Exercise requirements:
Count the lines in the entries below that contain the string "shown", treating uppercase and lowercase as different. Reply with the number alone.
BEGIN
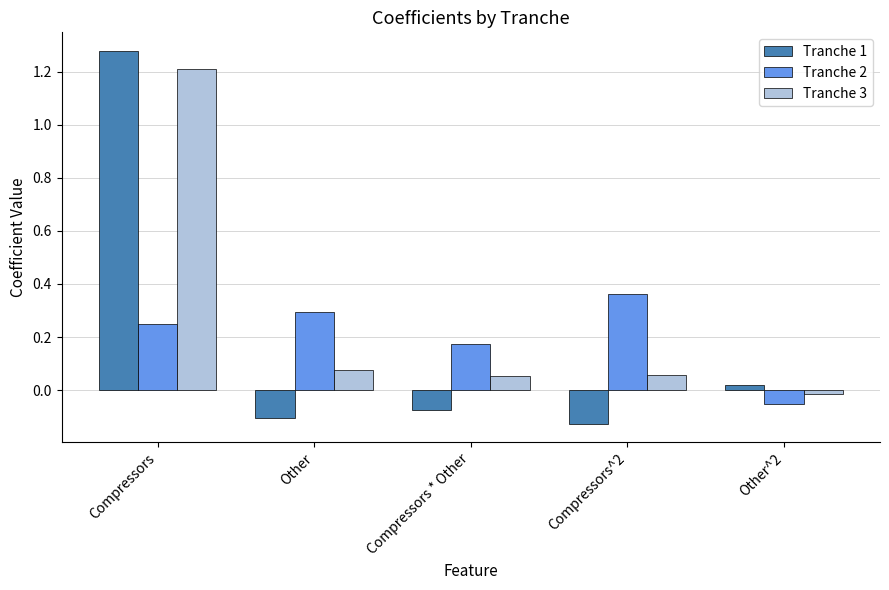

Count the number of data series in this chart.

3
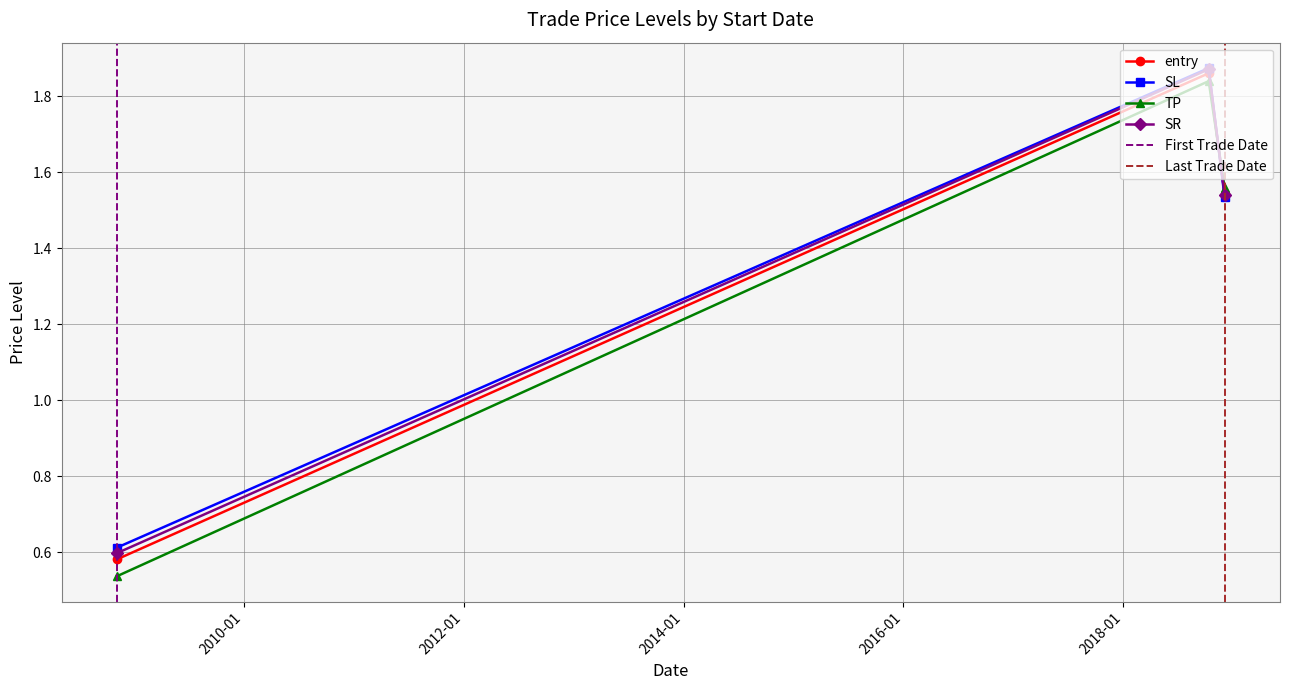

Is this an area chart (filled region under the line)?

No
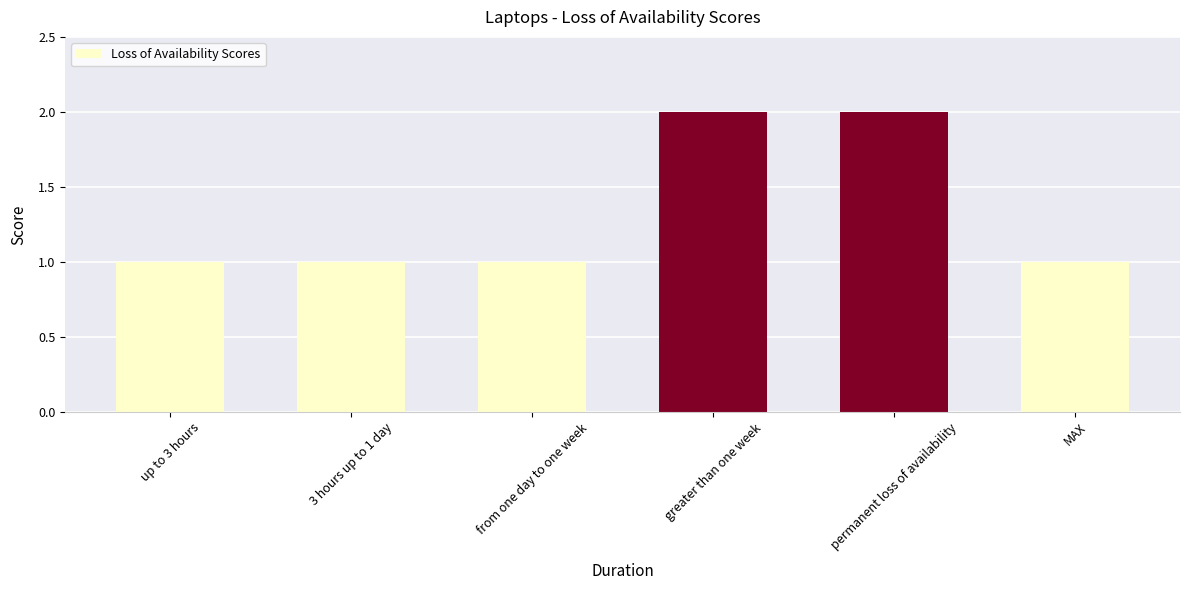

What is the average value?

1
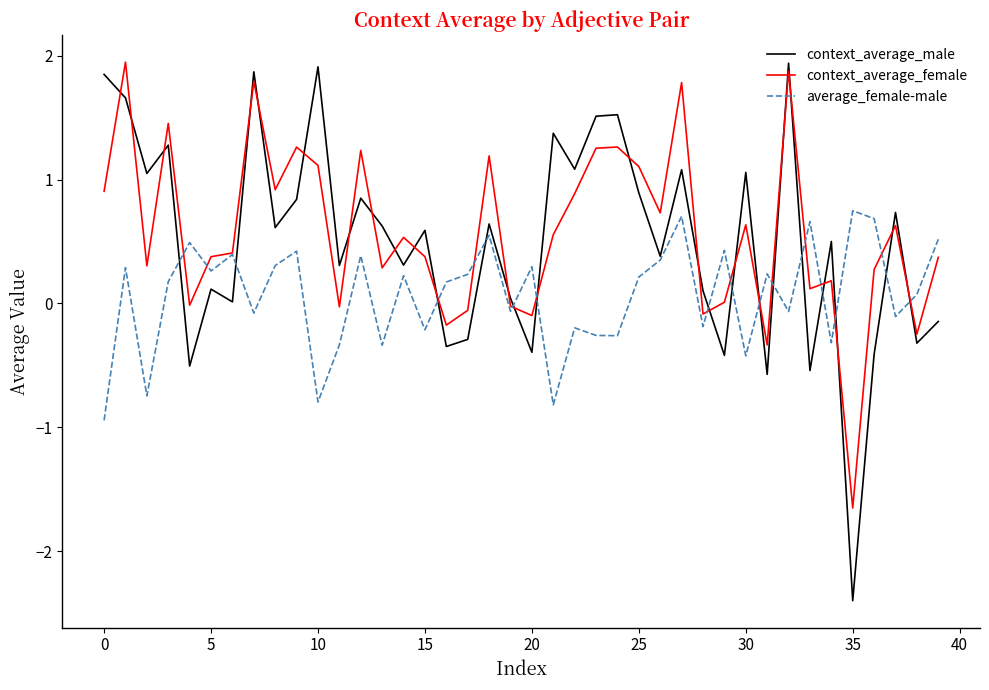

What are all the series names shown in the legend?

context_average_male, context_average_female, average_female-male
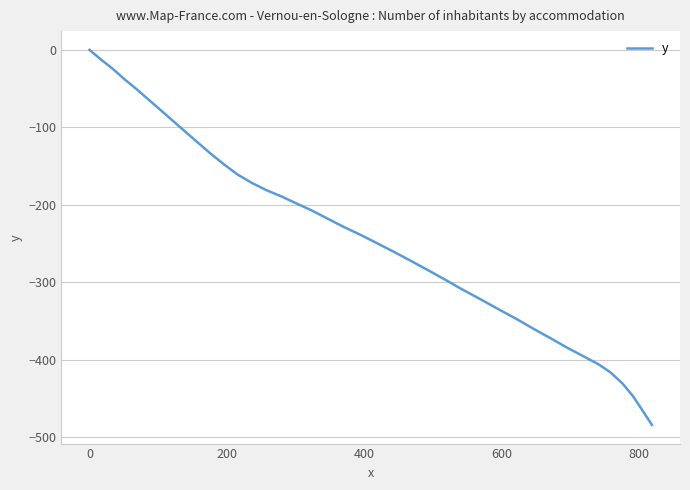

What is the minimum value shown in the chart?

-483.8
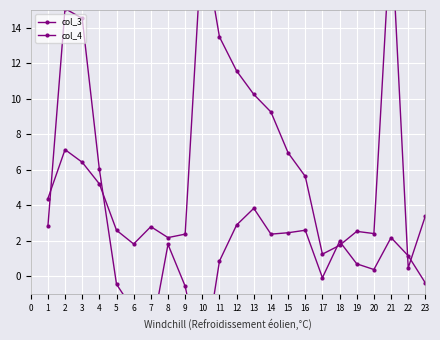

Where is the first local minimum for col_4?

6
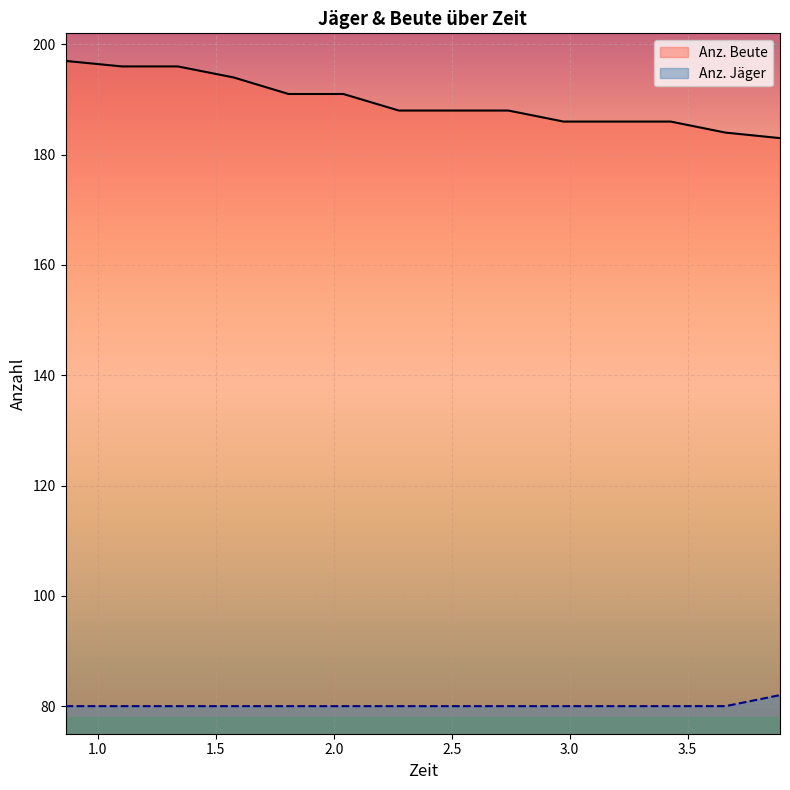

What is the lowest value of the Anz. Jäger series?

80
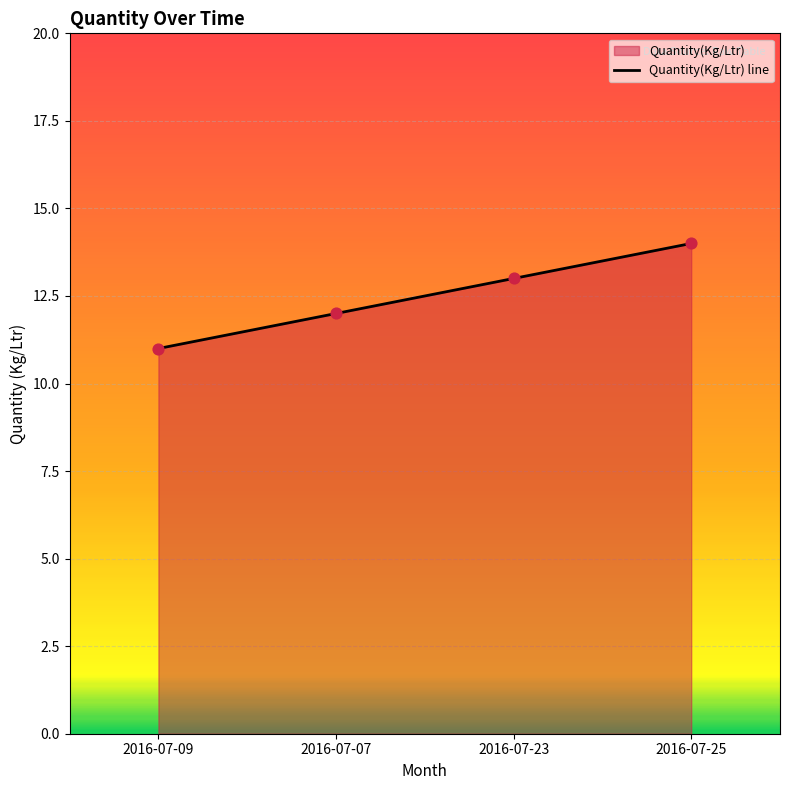

Approximately how many times larger is the value at 2016-07-25 compared to 2016-07-07?

1.2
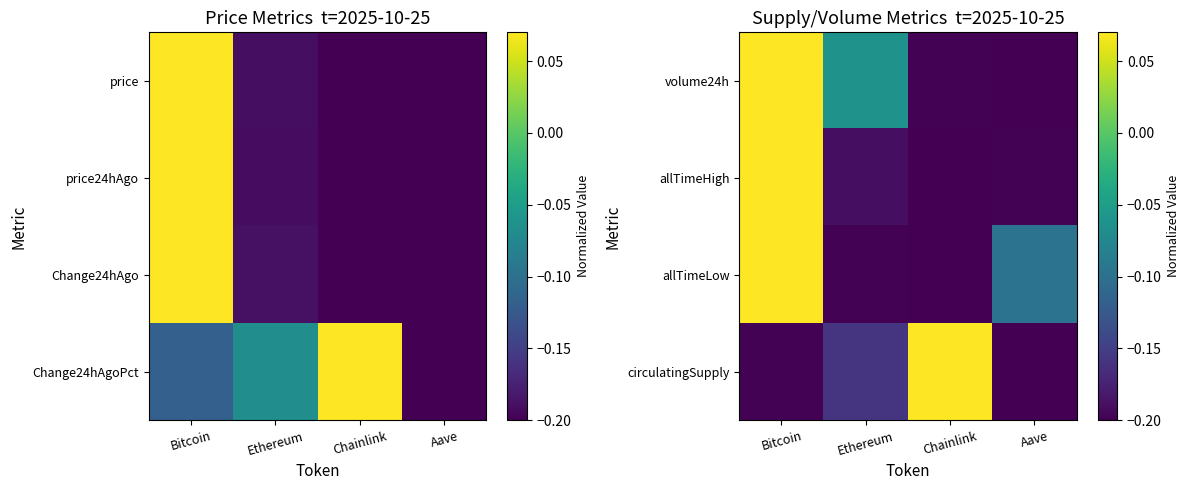

List the series in order of their overall mean, lowest first.

allTimeHigh, circulatingSupply, allTimeLow, volume24h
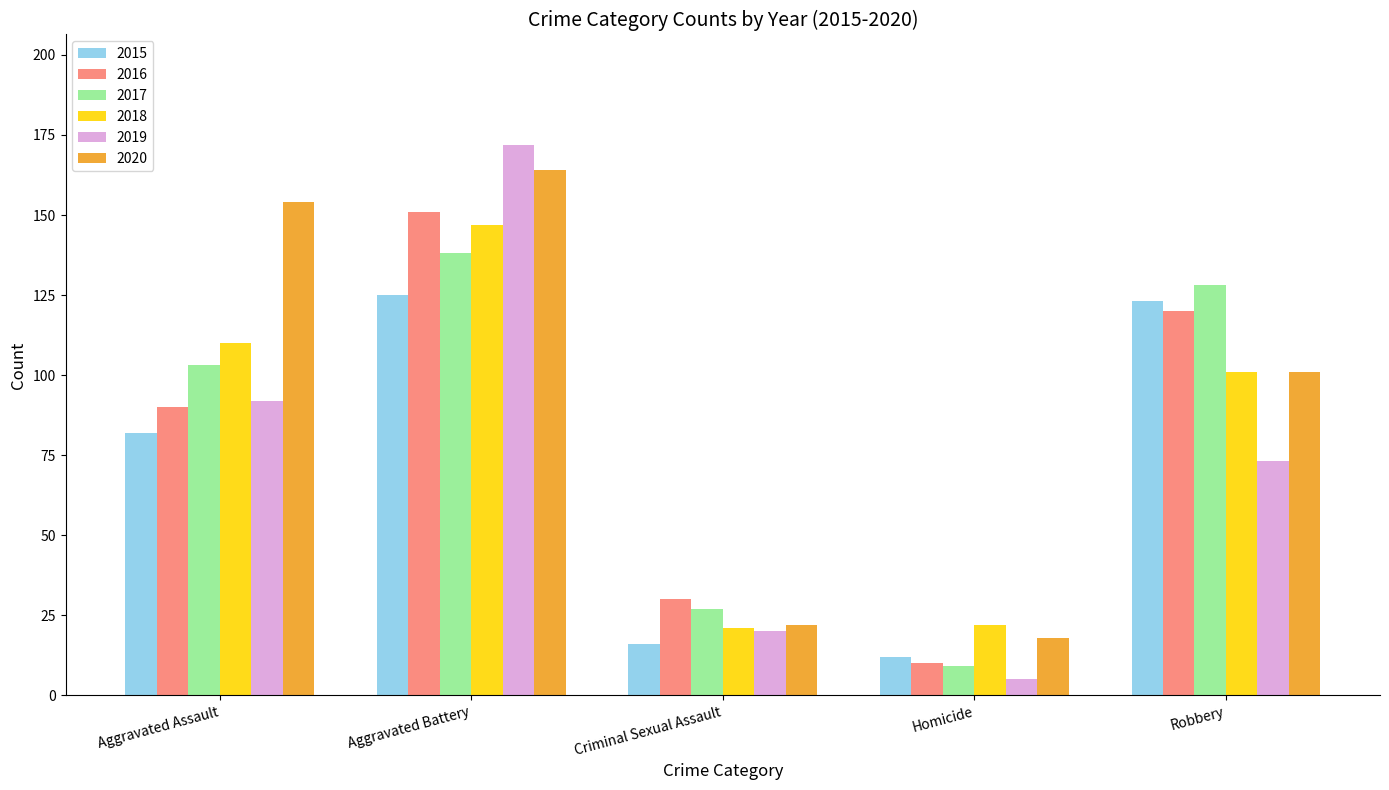

At which label is 2015 closest to 68?

Aggravated Assault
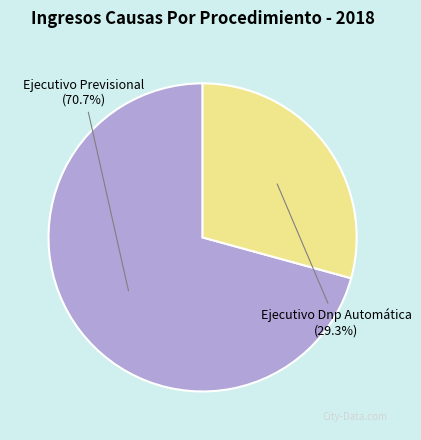

What is the total percentage of Ejecutivo Previsional and Ejecutivo Dnp Automática?

100.0%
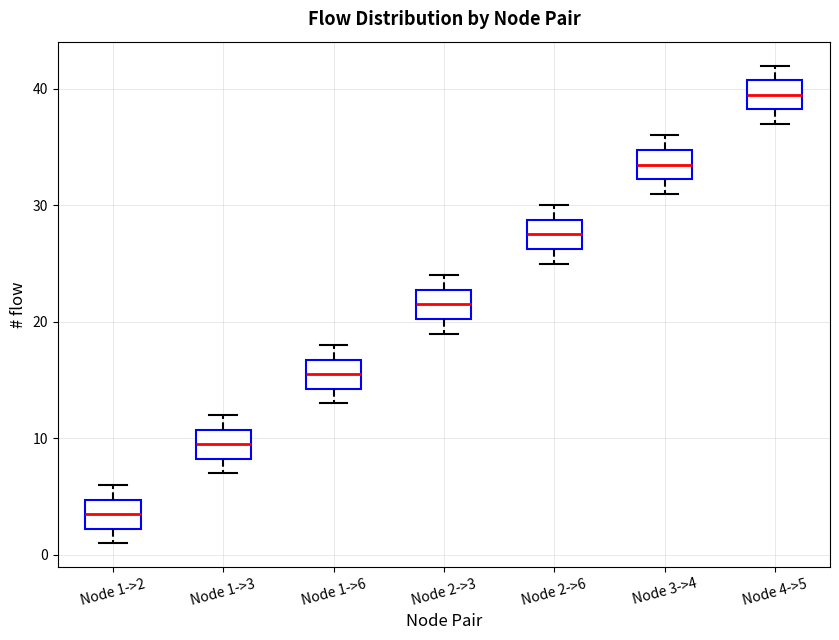

Which box has the lowest median line?

Node 1->2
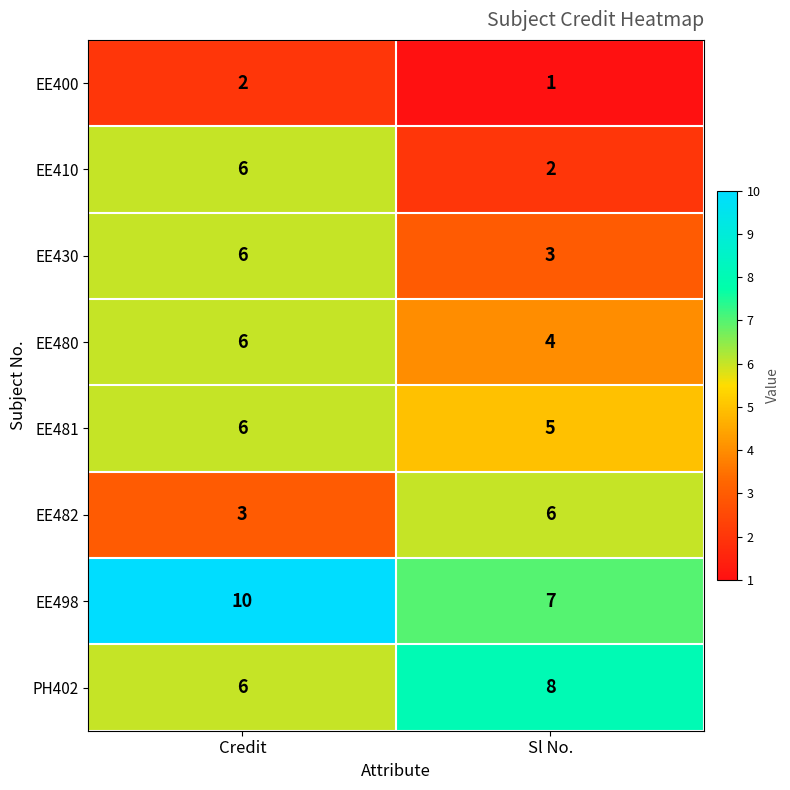

Which series has the largest range (max minus min)?

EE410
END
Result:
2